To-do item A:
Do the following statements agree with the study-abroad post below? Answer yes or no for each, quoting the words of the post that decide it.
(i) The writer went through reverse culture shock after coming home.
(ii) The writer found the British university system more self-guided than the one at home.
(iii) The writer connected with more native students than expected.
To-do item B: Extend the post below about returning to Canada after studying in England, carrying on from its last paragraph.
Document segment: Begin
I’ve been back in Canada for exactly two weeks, though I have only been at my home for one of them. Almost immediately, I had to move not too far away but far enough for summer work, and it was still a bit jarring so soon after coming home. I’m not sure what I expected to change when I stepped on Canadian soil again, but mentality, I felt like I hadn’t been gone at all. Now that may sound different that what I say later on in this post, but walking up to my family at the arrivals gate and driving home, it really felt like I had only left yesterday. It was a typical late spring day, one that I had seen many times before, and for a second I feared the last five months would vanish out of my mentality for coming back to familiarity.
Fortunately, I didn’t go through a reverse culture shock, which means you get so used to a lifestyle in a foreign country that when you’re home again, it’s almost the same difficulty to get used to life as it was when you first went away – probably the easiest way I can describe that phenomenon. I learned Canadian culture is actually not as Americanized as we think, at least in the areas I’ve lived. We still hold British and slight European traditions close to our hearts, more than we realize. Going away has actually made me more proud to be a Canadian when in fact I left to become more ‘worldly’. Home is where the heart is, and nothing rings more truly to that than learning exactly what I loved about home.
I like to think that I also helped a few others understand my country as much as I asked questions about theirs; studying abroad is all about give and take with cultural interactions, and I didn’t realize how much people would want to know about where I came from. At one point, I was Google-Earthing my house and street for my housemate to show him our suburbia versus an English-style one. Who would’ve thought I would be showing off my house, even my old cars, just to show off a bit of Canada instead of the vast national parks, hockey montages or Heritage Minutes that Canadians think of as our highlights?
*All of those videos and pictures were played many times as well!
It wasn’t just all about going off on adventures either, though I did learn that I could be a very self-sufficient person if I had to be. I’m a person who enjoys school, and even though I didn’t get to connect with as many native students as I thought I would, time in the classrooms and seminar rooms was still very enjoyable. I was happy to be in classes not taught in my university, or many other universities in Canada except a handful. I learned how the North American system is much more intensive than the British, and that’s not necessarily a good thing; I don’t think I would be able to have as much social time as I did in England, unless I wanted to fail most of my classes. Yes, university is about gaining knowledge and hopefully usable skills for your career, but is it really worth being burned out after a year to do so? Arguably, the British system is much more self-guided than what I’m used to, but I still got by pretty well AND travelled the breadth of the country on my days off. Can’t be that bad to have some free time, eh?
Document segment: End
Supplied entries: Begin
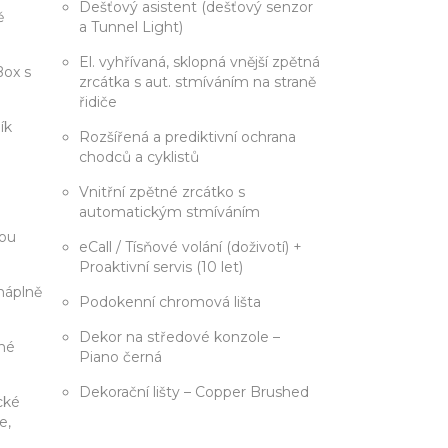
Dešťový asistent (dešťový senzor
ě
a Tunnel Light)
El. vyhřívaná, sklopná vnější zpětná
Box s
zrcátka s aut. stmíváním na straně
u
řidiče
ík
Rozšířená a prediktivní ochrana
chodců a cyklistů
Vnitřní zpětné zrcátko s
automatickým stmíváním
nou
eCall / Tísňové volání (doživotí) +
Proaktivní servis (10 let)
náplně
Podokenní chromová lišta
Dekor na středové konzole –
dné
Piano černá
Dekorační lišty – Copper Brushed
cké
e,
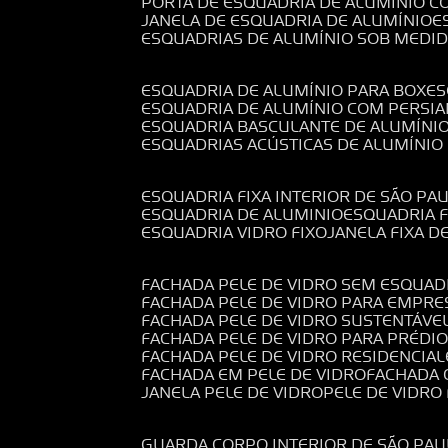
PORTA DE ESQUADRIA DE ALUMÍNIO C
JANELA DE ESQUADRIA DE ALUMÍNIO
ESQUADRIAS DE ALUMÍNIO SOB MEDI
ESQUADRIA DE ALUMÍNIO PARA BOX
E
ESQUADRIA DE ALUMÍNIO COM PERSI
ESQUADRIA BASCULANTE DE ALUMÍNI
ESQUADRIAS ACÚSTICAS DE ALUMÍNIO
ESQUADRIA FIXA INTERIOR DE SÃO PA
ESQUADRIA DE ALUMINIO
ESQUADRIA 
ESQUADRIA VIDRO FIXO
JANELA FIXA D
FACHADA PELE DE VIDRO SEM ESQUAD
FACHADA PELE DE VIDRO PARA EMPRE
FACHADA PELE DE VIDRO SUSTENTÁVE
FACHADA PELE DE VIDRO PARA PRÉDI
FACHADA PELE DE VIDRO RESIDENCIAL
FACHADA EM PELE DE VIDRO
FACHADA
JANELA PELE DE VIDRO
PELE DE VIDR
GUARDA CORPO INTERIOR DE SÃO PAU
Supplied entries: End
Supplied entries: Begin
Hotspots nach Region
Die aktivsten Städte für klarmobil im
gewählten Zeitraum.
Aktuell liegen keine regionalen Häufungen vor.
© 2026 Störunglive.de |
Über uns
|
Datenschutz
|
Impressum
Supplied entries: End
Supplied entries: Begin
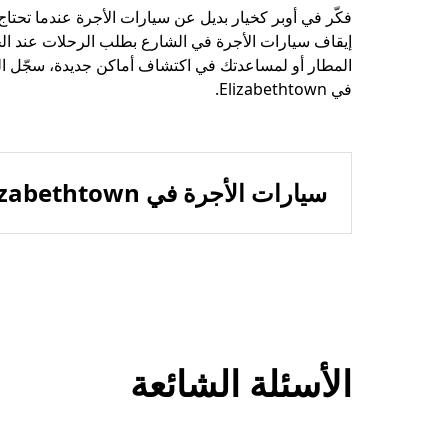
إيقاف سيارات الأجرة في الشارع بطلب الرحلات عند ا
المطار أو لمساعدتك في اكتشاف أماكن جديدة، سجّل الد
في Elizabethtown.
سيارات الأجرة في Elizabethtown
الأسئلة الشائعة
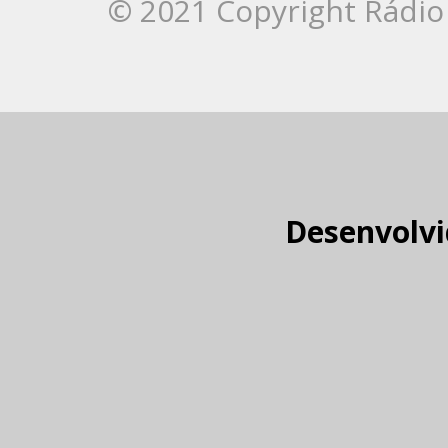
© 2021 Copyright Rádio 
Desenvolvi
Supplied entries: End
Answer area A:
(i) No: "Fortunately, I didn’t go through a reverse culture shock"
(ii) Yes: "Arguably, the British system is much more self-guided than what I’m used to"
(iii) No: "I didn’t get to connect with as many native students as I thought I would"

Answer area B:
Now on to the more serious reflections: before I left, everyone told me to travel when you’re young and have no attachments, which I fully took advantage of in the last few months. Even so, I don’t think this experience should be limited to your gap year or unburdened early twenties. Putting your ‘life’ (as in a stable lifestyle) on hold for a few weeks is much harder as you settle into it more, though I now feel you shouldn’t need to settle. Life is not about what career you can strive to, how amazing your grades are, how well-off your family is with a good job; it’s about excitement, newness, and happiness.
This is probably the key thing I picked up on my time away, that it will not be my last great adventure before settling into a 9-5 family life. So many people I know say they can’t do the things they want to because of their schedules, lack of money, etc., but if you really want to do something, and it may not be travelling but could be any hobby, you have to put the effort into making it reality. There are sacrifices that have to be made, like saying goodbye to your friends and family for a while for something amazing like going to England, and at times it will be scary as shit, like being completely lost in a new city first thing in the morning when everyone else is still sleeping, and it can be lonely, or absolutely rivetting.
I’ll end this little batch of enlightenment by saying there’s more to life than what’s comfortable and safe. I took the leap of moving to a foreign country with only two suitcases for a mere five months, and it was possible because I had been meticulously planning it for nearly two years in advance. It didn’t happen overnight, and the experience didn’t end overnight. I’m still getting used to not saying ‘ta’ as thanks or seeing pounds instead of dollar signs, popping down to one of many tea shops for a brew instead searching for the one MAYBE in town, and my bank account is scary to see at the moment, but it was so worth it. I’m planning my next trip right now not because I have a ‘travel-itch’ or want to get away, but because I want those future memories. I don’t want to regret not doing something because of material comfort, and I will probably always call Canada my home, but that doesn’t stop the adventure here and there.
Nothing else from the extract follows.